37. Une telle faute ne permettait pas le maintien de M. [W] au sein de l’entreprise Prosegur Sécurité, y compris pendant la période de préavis. La faute grave est donc établie.
38. En conséquence, le jugement est infirmé en ce qu’il a retenu que le licenciement de M. [W] était dépourvu de cause réelle et sérieuse.
39. En application des dispositions des articles L 1234-1, L.1234-5 et L.1234-9 alinéa 1 du code du travail, la reconnaissance de la faute grave entraîne la perte du droit aux indemnités de préavis et de licenciement.
40. En conséquence, le jugement est infirmé en ses dispositions ayant condamné l’employeur à payer à M. [W] les sommes de 3 220 euros d’indemnité de licenciement sans cause réelle et sérieuse, 536 euros d’indemnité légale de licenciement, 1 060,77 euros d’indemnité compensatrice de préavis et 106 euros de congés payés afférents ainsi que 1 060,77 euros au titre de la mise à pied conservatoire.
41. M. [W] est débouté de toutes ses demandes d’indemnités de rupture.
Sur les demandes accessoires,
42. Le jugement déféré est aussi infirmé en ses dispositions ayant statué sur les dépens et sur les demandes fondées sur l’article 700 du code de procédure civile.

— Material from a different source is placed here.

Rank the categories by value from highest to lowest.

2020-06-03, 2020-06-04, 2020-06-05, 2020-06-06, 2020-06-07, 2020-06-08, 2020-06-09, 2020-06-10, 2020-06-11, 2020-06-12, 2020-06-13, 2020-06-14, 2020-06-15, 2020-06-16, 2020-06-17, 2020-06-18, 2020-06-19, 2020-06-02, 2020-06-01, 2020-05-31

43. M. [W] succombe intégralement en appel et doit donc supporter les entiers dépens de première instance et d’appel.
44. L’équité commande en outre de condamner M. [W] à payer à la société Fiducial Sécurité une indemnité de 1 500 euros sur le fondement de l’article 700 du code de procédure civile.
PAR CES MOTIFS,
La Cour, statuant par arrêt contradictoire, prononcé par mise à disposition au greffe, les parties ayant été préalablement avisées dans les conditions prévues au 2ème alinéa de l’article 450 du code de procédure civile et en matière prud’homale,
Infirme le jugement déféré en toutes ses dispositions soumises à la cour ;
Statuant à nouveau et y ajoutant,
Constate que le licenciement de M. [N] [W] est fondé sur une faute grave ;
Déboute M. [N] [W] de toutes ses demandes d’indemnité de licenciement sans cause réelle et sérieuse, d’indemnité légale de licenciement, d’indemnité compensatrice de préavis et des salaires retenus durant la période de mise à pied conservatoire ;
Condamne M. [N] [W] à supporter les entiers dépens de première instance et d’appel ;
Condamne M. [N] [W] à payer à la société Fiducial Sécurité Humaine la somme de 1 500 euros sur le fondement de l’article 700 du code de procédure civile.